Westmont Remains Highly Ranked

The college continues its top-100 position among liberal arts colleges as an impressive new class of students arrives.

Westmont Remains Highly Ranked

Westmont ranks in the top 100 liberal arts colleges for the fourth straight year according to U.S. News & World Report’s “America’s Best Colleges, 2013 Edition.”Westmont tied for 90th, the same as last year, which represents its highest ranking.

“I’m pleased that the report reflects Westmont’s standing as one of the country’s most selective, challenging colleges with small classes,” says President Gayle D. Beebe.

Westmont improved slightly in the percentage of classes with fewer than 20 students (60 percent) and had higher SAT scores. The graduation rate (77 percent) and percentage of faculty who teach full time (83 percent) remained the same.

Only eight other liberal arts colleges in California appear in the top 100: Pomona (4th), Claremont McKenna (10th), Harvey Mudd (12th), Scripps (24th), Occidental (39th), Pitzer (43rd) and Thomas Aquinas (82nd) Colleges. Soka University of America, which was reclassified in 2010, ranked 49th.

Among members of the Council for Christian Colleges and Universities, only Wheaton and Westmont appear in the top 100, and Westmont is the only California Christian college ranked in the first tier.

In August, Forbes recognized Westmont as one of the best Christian colleges in the country in its 2013 America’s Top Colleges list, which included 650 institutions. Westmont ranked 103, second only to Wheaton College (99). The Princeton Review lists Westmont as one of the Best Western Colleges, saying “very personable faculty members take a genuine interest not only in the academic well-being of their students, but also their personal, relational, and spiritual lives.”

The new class of 2016, which arrived in August, continues the tradition of students with impressive academic credentials. They earned a combined average GPA of 3.85 and an average SAT score of 1800 (out of 2400).

More than 80 percent of the 339 first-year students received merit scholarships ranging from $10,000-$14,000 in tuition assistance. The class of 2016 includes three National Merit Scholars; four Monroe Scholars benefit from full-tuition scholarships: Jarrett Catlin of Upland, Calif.; Aria Hamann of Grants Pass, Ore.; Megan Litschewski of Centennial, Colo.; and Aaron Wilk of Centennial, Colo.

North American ethnic minorities make up 28 percent of first-year students.

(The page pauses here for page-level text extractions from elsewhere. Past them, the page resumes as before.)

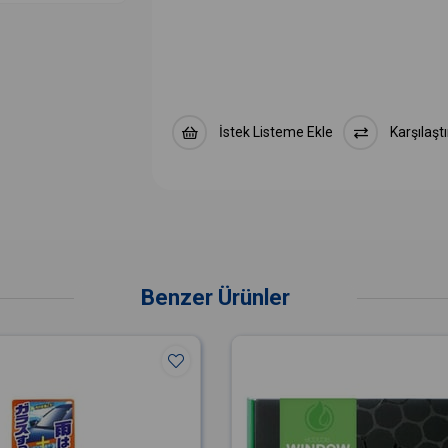
İstek Listeme Ekle
Karşılaştı
Benzer Ürünler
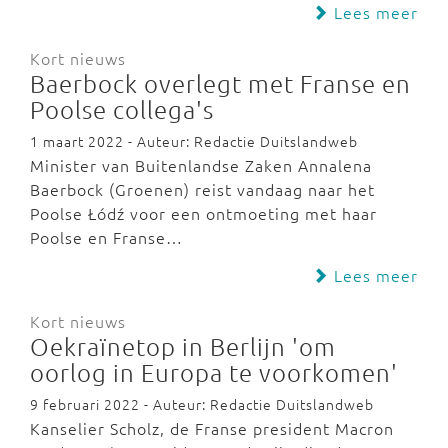
Lees meer
Kort nieuws
Baerbock overlegt met Franse en
Poolse collega's
1 maart 2022 - Auteur: Redactie Duitslandweb
Minister van Buitenlandse Zaken Annalena
Baerbock (Groenen) reist vandaag naar het
Poolse Łódź voor een ontmoeting met haar
Poolse en Franse…
Lees meer
Kort nieuws
Oekraïnetop in Berlijn 'om
oorlog in Europa te voorkomen'
9 februari 2022 - Auteur: Redactie Duitslandweb
Kanselier Scholz, de Franse president Macron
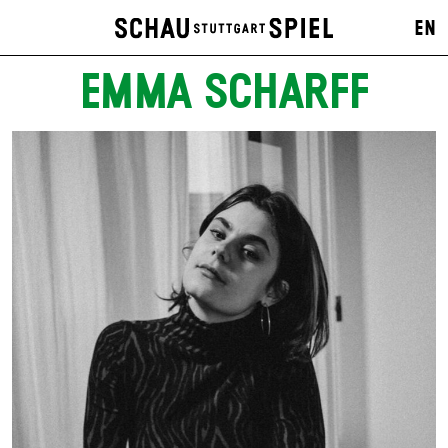
EN
EMMA SCHARFF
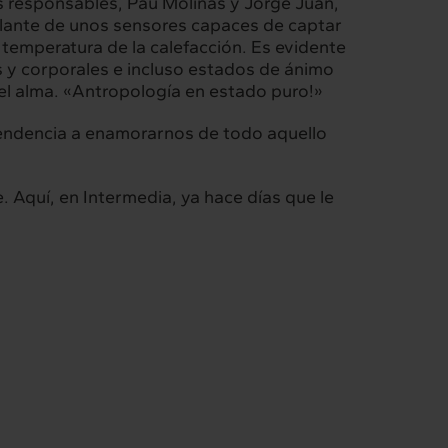
s responsables, Pau Molinas y Jorge Juan,
delante de unos sensores capaces de captar
 temperatura de la calefacción. Es evidente
s y corporales e incluso estados de ánimo
el alma. «Antropología en estado puro!»
endencia a enamorarnos de todo aquello
. Aquí, en Intermedia, ya hace días que le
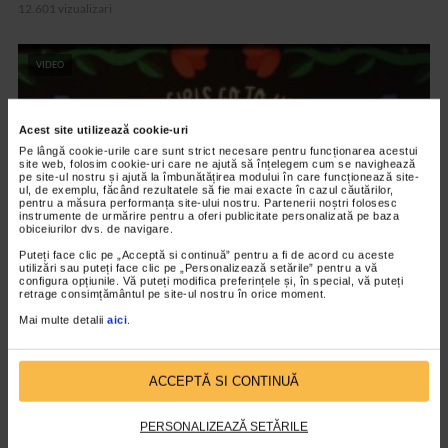
12.601 vizualizari
VIDEO
Acest site utilizează cookie-uri
Pe lângă cookie-urile care sunt strict necesare pentru funcționarea acestui
site web, folosim cookie-uri care ne ajută să înțelegem cum se navighează
pe site-ul nostru și ajută la îmbunătățirea modului în care funcționează site-
ul, de exemplu, făcând rezultatele să fie mai exacte în cazul căutărilor,
pentru a măsura performanța site-ului nostru. Partenerii noștri folosesc
instrumente de urmărire pentru a oferi publicitate personalizată pe baza
obiceiurilor dvs. de navigare.
Puteți face clic pe „Acceptă si continuă” pentru a fi de acord cu aceste
utilizări sau puteți face clic pe „Personalizează setările” pentru a vă
configura opțiunile. Vă puteți modifica preferințele și, în special, vă puteți
retrage consimțământul pe site-ul nostru în orice moment.
ARTELE SPECTACOLULUI
Mai multe detalii
aici
.
Expozitia Martie la feminin
3.777 vizualizari
ACCEPTĂ SI CONTINUĂ
RECOMANDĂRI
PERSONALIZEAZĂ SETĂRILE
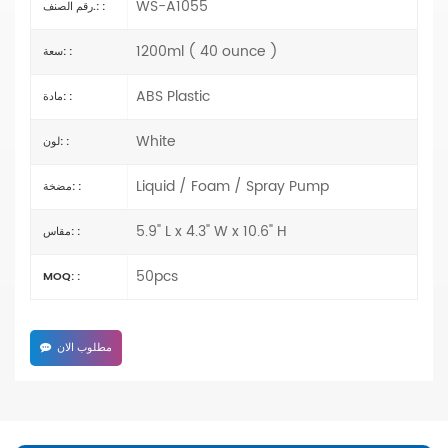
WS-A1055
رقم الصنف.: :
1200ml ( 40 ounce )
سعة: :
ABS Plastic
مادة: :
White
لون: :
Liquid / Foam / Spray Pump
مضخة: :
5.9" L x 4.3" W x 10.6" H
مقاس: :
50pcs
MOQ: :
مطلوب الان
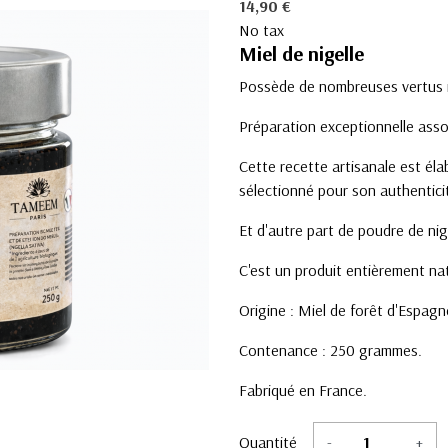
14,90 €
No tax
Miel de nigelle
Possède de nombreuses vertus 
Préparation exceptionnelle associ
Cette recette artisanale est élab
sélectionné pour son authentici
Et d'autre part de poudre de nige
C'est un produit entièrement na
Origine : Miel de forêt d'Espagn
Contenance : 250 grammes.
Fabriqué en France.
Quantité
-
+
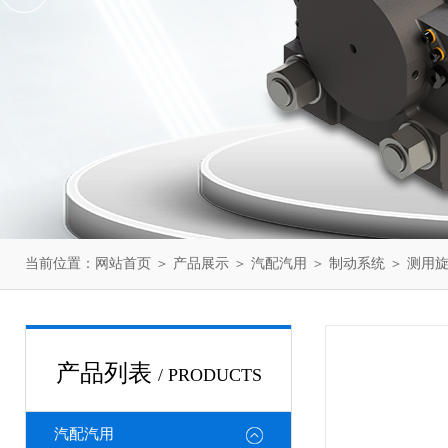
当前位置：
网站首页
＞
产品展示
＞
汽配汽用
＞
制动系统
＞ 测用旋
产品列表
/ PRODUCTS
汽配汽用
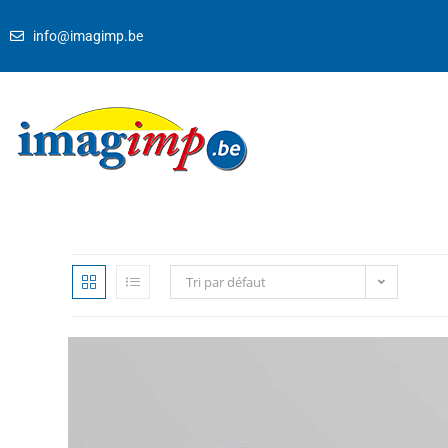
info@imagimp.be
Tri par défaut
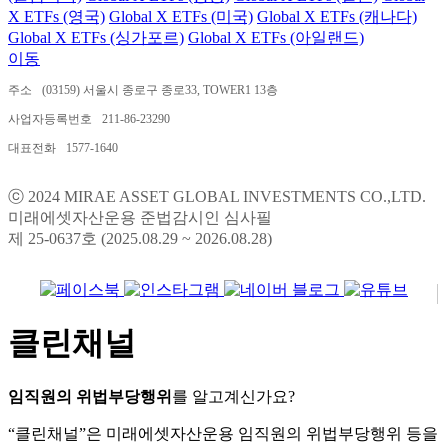
X ETFs (영국)
Global X ETFs (미국)
Global X ETFs (캐나다)
Global X ETFs (싱가포르)
Global X ETFs (아일랜드)
이동
주소
(03159) 서울시 종로구 종로33, TOWER1 13층
사업자등록번호
211-86-23290
대표전화
1577-1640
ⓒ 2024 MIRAE ASSET GLOBAL INVESTMENTS CO.,LTD.
미래에셋자산운용 준법감시인 심사필
제 25-0637호 (2025.08.29 ~ 2026.08.28)
클린채널
임직원의 위법부당행위
를 알고계신가요?
“클린채널”은 미래에셋자산운용 임직원의 위법부당행위 등을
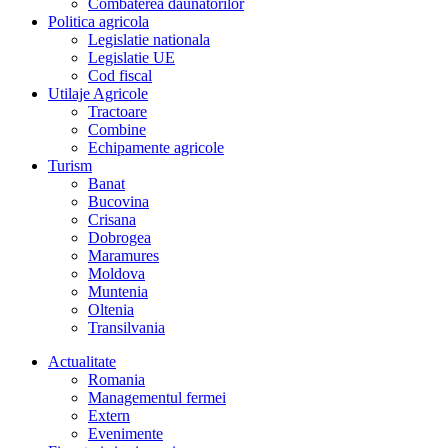
Combaterea daunatorilor
Politica agricola
Legislatie nationala
Legislatie UE
Cod fiscal
Utilaje Agricole
Tractoare
Combine
Echipamente agricole
Turism
Banat
Bucovina
Crisana
Dobrogea
Maramures
Moldova
Muntenia
Oltenia
Transilvania
Actualitate
Romania
Managementul fermei
Extern
Evenimente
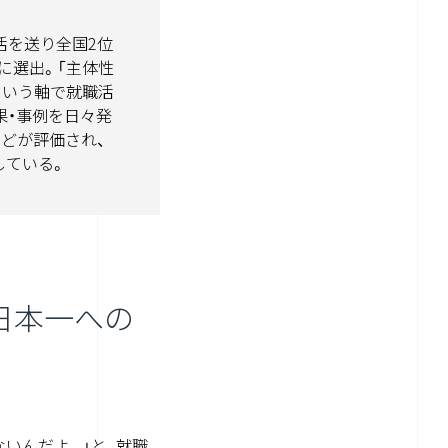
活を送り全国2位
に選出。「主体性
という軸で就職活
果・事例を日々発
どが評価され、
している。
日本一への
いんだよ。」と、就職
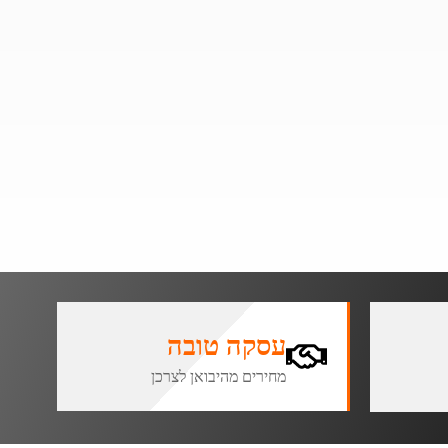
עסקה טובה
מחירים מהיבואן לצרכן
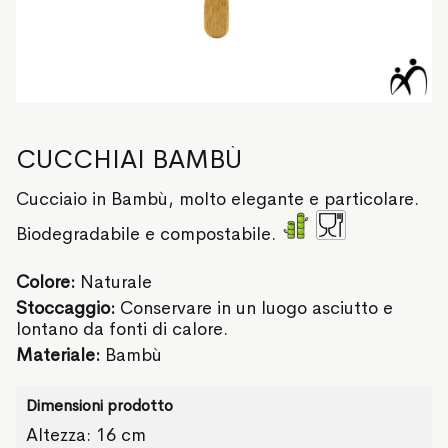
CUCCHIAI BAMBÙ
Cucciaio in Bambù, molto elegante e particolare.
Biodegradabile e compostabile.
Colore:
Naturale
Stoccaggio:
Conservare in un luogo asciutto e
lontano da fonti di calore.
Materiale:
Bambù
Dimensioni prodotto
Altezza: 16 cm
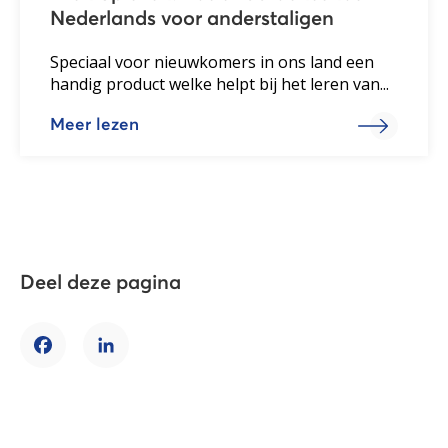
Nederlands voor anderstaligen
Speciaal voor nieuwkomers in ons land een
handig product welke helpt bij het leren van...
Meer lezen
Deel deze pagina
Facebook
LinkedIn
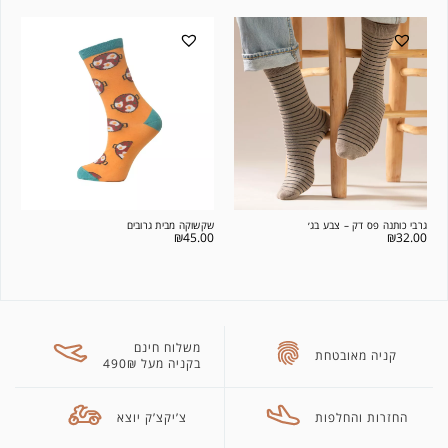
גרבי כותנה פס דק – צבע בג׳
שקשוקה מבית גרובים
₪
45.00
₪
32.00
משלוח חינם
קניה מאובטחת
בקניה מעל 490₪
החזרות והחלפות
צ’יקצ’ק יוצא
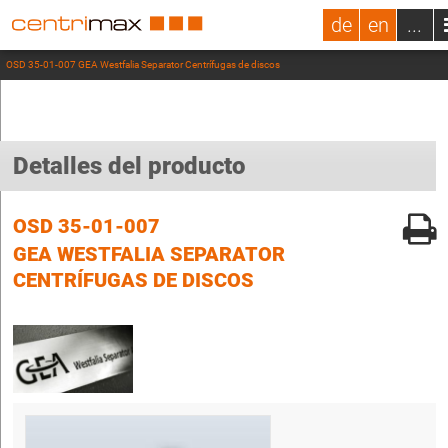
de
en
...
OSD 35-01-007 GEA Westfalia Separator Centrífugas de discos
Detalles del producto
OSD 35-01-007
GEA WESTFALIA SEPARATOR
CENTRÍFUGAS DE DISCOS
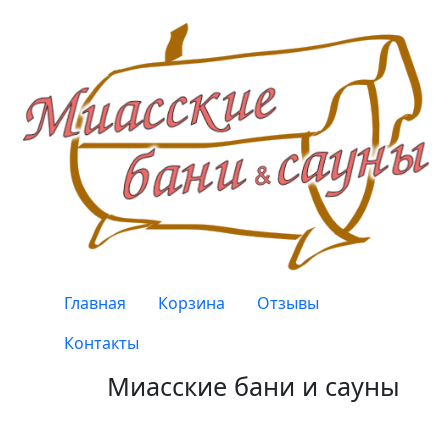
Перейти к основному содержанию
Верхнее меню
Главная
Корзина
Отзывы
Контакты
Миасские бани и сауны
Качество, проверенное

The 59 transfer students come from Concordia University, Gordon College, Hampshire College, Pepperdine University, UC Irvine, UC San Diego, University of Minnesota and Wheaton College to name a few.The top five majors are pre-med (13 percent), economics & business (11 percent), biology (9 percent), psychology (7 percent) and English (7 percent); 6 percent marked “undecided” on the application.

Jodi Smith, associate dean of admissions, says the new first-year students intend to build community and global connections. “They’ve been involved in community outreach programs, working with people with developmental disabilities, helping with environmental efforts, tutoring and mentoring youth and peers, and caring for the elderly,” she says.“They’ve volunteered around the globe, serving in the Dominican Republic, Ecuador, Mexico, China, Philippians, Kenya, Costa Rica and Japan, to name a few.”

Most members of the class of 2016 were born in 1994, the year Nelson Mandela was elected president of South Africa, OJ Simpson was arrested,“Forrest Gump” won the Oscar for best film and a postage stamp cost 29 cents. These students grew up with digital technology and media and communicate mostly through social media.